Saved data entries

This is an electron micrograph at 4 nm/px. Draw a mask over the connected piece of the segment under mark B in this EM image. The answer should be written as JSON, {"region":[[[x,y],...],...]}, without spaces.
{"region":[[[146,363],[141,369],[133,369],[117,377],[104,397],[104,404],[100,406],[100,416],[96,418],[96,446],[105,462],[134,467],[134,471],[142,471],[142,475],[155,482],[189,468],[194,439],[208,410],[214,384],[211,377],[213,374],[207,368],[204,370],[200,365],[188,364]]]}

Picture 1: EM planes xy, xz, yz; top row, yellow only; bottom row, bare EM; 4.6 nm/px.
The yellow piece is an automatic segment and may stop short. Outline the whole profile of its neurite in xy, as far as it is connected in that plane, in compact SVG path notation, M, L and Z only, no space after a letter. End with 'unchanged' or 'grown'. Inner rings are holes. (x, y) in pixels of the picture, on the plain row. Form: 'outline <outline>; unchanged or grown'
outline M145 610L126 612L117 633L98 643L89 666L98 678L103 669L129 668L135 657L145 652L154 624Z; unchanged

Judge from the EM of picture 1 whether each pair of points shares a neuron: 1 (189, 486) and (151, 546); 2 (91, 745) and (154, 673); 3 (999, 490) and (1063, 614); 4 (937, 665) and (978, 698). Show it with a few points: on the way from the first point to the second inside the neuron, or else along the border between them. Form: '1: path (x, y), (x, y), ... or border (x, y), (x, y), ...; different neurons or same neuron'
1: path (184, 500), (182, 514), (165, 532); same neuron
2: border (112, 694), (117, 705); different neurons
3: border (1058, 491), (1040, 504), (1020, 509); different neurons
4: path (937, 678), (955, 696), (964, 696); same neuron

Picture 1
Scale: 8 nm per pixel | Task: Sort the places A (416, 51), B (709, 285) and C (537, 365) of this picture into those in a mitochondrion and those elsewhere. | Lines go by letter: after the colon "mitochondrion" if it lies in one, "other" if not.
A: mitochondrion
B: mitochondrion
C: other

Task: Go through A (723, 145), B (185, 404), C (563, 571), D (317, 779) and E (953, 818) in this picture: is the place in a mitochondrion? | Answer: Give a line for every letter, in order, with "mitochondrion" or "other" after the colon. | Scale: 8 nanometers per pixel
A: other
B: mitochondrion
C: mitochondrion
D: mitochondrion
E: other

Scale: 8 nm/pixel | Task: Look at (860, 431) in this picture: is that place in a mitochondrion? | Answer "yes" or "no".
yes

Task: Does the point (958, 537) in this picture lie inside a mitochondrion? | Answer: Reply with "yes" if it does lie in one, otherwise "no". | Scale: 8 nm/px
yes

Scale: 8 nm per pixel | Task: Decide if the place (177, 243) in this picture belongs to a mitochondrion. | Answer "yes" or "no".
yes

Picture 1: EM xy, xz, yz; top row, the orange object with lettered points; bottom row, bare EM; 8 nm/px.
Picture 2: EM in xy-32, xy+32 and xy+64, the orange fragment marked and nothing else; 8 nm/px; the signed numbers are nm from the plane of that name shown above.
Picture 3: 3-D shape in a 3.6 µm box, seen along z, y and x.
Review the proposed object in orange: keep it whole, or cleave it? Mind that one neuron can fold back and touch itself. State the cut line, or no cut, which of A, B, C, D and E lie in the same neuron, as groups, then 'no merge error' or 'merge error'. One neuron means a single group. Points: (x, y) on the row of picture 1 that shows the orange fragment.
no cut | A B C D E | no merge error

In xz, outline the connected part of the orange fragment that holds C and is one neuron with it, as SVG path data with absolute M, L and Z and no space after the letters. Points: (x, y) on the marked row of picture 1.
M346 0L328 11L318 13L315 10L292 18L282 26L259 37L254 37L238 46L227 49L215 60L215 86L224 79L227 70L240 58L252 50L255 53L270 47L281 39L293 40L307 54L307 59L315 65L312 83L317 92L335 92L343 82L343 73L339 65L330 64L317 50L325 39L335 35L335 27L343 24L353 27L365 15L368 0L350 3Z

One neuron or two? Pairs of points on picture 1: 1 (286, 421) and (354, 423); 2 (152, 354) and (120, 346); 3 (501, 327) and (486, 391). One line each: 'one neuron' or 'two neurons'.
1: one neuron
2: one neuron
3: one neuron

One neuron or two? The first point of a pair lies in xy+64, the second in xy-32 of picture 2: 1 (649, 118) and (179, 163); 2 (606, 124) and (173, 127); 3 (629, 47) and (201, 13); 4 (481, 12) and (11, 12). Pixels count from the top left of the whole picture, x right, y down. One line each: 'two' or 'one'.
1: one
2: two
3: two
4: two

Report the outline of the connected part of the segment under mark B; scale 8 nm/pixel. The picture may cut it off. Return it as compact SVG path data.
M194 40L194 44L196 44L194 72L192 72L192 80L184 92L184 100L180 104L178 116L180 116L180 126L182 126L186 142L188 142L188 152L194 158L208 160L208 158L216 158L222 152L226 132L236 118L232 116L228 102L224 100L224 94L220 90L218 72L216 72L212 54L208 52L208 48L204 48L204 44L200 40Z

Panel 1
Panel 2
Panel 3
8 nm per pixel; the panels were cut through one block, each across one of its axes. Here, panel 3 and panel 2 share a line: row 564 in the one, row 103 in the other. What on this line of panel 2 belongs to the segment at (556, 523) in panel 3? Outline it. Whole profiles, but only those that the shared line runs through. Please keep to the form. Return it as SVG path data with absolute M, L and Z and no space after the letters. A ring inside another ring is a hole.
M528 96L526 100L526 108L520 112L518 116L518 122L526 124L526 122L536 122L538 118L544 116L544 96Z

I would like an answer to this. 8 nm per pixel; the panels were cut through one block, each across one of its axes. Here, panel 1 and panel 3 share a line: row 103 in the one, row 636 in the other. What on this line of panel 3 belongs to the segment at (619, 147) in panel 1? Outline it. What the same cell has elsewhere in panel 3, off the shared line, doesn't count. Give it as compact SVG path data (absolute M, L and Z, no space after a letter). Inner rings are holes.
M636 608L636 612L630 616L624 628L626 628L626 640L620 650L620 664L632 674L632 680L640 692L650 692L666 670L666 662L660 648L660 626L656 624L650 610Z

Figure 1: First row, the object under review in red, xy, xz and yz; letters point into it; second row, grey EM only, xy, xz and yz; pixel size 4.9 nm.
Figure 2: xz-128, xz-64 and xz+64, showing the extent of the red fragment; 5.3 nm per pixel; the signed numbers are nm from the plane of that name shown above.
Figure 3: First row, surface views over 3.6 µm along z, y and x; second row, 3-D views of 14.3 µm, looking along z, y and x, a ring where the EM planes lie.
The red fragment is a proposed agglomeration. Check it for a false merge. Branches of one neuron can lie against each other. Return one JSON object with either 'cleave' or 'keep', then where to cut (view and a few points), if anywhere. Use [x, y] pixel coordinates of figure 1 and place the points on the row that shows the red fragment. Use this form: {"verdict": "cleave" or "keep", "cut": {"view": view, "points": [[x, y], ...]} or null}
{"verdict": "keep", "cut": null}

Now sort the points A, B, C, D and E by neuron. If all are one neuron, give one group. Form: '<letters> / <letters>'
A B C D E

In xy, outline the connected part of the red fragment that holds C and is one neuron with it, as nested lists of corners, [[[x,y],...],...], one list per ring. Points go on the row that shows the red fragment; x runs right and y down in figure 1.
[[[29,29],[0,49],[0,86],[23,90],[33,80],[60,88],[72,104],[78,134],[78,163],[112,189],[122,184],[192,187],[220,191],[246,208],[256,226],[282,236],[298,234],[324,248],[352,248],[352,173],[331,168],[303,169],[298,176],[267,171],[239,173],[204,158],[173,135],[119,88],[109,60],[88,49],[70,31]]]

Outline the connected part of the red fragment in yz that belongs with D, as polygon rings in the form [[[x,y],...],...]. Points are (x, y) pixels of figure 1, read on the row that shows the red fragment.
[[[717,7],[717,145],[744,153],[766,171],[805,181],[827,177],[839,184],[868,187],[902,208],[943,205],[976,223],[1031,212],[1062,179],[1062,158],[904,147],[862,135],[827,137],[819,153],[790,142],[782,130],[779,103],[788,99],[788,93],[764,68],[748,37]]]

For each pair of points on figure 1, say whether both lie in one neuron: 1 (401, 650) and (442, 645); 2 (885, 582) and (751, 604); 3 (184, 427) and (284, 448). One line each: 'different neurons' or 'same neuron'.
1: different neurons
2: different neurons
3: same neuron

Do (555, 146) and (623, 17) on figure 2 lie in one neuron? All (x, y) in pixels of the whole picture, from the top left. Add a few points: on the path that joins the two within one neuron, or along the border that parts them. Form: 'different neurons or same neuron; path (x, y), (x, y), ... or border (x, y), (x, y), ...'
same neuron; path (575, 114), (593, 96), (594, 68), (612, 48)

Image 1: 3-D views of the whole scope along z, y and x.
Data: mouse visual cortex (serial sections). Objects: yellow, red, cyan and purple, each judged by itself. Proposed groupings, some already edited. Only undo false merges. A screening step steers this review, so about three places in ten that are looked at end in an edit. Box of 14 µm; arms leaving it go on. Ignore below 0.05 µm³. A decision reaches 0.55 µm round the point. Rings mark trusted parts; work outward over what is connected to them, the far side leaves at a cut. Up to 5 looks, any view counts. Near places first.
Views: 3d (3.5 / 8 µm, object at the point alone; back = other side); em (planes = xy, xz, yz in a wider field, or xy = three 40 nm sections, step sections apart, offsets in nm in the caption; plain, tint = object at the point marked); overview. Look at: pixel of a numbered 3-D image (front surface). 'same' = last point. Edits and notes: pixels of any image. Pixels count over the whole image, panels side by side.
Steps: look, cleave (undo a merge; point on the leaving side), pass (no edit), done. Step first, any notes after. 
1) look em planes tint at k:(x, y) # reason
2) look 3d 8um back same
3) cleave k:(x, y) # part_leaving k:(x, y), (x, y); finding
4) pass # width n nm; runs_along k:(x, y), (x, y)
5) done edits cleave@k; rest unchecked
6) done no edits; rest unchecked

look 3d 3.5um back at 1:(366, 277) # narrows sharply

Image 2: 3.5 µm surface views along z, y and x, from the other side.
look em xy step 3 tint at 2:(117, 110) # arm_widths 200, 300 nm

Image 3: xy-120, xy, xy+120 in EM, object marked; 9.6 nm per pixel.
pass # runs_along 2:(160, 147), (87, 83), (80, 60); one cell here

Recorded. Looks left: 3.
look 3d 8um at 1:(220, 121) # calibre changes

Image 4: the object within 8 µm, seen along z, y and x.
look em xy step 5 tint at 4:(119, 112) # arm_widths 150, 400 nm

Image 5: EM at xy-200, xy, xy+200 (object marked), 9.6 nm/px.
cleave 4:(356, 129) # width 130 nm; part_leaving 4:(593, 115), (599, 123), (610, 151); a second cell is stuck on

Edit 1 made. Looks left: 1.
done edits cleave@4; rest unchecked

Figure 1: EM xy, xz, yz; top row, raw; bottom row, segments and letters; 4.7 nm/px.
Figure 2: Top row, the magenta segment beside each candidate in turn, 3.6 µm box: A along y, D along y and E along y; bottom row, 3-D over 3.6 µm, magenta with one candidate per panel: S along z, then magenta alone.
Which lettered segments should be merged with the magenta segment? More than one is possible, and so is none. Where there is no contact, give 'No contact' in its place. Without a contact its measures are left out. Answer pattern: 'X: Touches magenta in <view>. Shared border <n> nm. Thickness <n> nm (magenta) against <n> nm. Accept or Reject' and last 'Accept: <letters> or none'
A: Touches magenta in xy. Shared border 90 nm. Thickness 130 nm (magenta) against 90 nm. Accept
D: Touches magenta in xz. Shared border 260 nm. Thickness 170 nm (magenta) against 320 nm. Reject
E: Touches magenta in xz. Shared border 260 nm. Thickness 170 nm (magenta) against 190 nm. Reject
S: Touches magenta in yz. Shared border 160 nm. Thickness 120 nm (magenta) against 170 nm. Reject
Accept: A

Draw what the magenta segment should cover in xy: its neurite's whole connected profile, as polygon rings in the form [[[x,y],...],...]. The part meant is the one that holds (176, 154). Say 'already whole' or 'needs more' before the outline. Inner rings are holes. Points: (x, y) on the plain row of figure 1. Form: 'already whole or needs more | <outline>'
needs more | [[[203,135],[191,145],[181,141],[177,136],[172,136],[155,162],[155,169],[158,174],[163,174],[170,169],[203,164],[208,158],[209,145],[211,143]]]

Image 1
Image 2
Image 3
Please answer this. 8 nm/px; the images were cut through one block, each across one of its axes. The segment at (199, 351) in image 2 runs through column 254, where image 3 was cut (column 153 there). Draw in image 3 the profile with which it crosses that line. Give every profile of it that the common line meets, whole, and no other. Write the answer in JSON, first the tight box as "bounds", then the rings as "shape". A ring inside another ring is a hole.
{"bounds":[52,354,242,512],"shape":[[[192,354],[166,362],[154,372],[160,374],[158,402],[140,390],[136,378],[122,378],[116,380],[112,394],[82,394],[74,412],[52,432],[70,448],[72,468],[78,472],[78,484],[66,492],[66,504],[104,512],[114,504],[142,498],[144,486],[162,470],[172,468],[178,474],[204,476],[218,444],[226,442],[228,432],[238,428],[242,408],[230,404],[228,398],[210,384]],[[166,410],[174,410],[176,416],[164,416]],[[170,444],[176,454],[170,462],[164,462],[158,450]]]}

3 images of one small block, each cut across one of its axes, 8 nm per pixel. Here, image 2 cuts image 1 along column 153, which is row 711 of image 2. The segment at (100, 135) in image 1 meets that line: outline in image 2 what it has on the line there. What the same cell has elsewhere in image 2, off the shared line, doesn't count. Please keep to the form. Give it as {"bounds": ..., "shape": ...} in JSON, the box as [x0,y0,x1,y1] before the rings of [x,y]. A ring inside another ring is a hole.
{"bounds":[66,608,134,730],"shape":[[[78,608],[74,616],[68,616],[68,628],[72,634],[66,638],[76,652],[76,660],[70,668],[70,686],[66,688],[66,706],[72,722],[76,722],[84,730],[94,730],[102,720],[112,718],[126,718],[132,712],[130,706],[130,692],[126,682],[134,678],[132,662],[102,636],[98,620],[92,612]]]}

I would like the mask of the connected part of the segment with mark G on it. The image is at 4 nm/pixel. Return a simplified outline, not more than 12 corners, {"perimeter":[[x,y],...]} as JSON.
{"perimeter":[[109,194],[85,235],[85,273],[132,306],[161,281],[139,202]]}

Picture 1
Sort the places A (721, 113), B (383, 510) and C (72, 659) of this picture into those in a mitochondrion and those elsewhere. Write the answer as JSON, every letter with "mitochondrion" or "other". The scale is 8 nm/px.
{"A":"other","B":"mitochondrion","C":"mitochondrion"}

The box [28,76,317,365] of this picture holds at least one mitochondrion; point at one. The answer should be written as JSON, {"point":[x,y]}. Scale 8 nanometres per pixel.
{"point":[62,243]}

• **EXERCISE INSTRUCTIONS**
Lines above that contain the string "bottom" make up the answer.

• **RESULT OF THE EXERCISE**
Picture 1: EM planes xy, xz, yz; top row, yellow only; bottom row, bare EM; 4.6 nm/px.
Picture 1: EM xy, xz, yz; top row, the orange object with lettered points; bottom row, bare EM; 8 nm/px.
Figure 1: EM xy, xz, yz; top row, raw; bottom row, segments and letters; 4.7 nm/px.
Figure 2: Top row, the magenta segment beside each candidate in turn, 3.6 µm box: A along y, D along y and E along y; bottom row, 3-D over 3.6 µm, magenta with one candidate per panel: S along z, then magenta alone.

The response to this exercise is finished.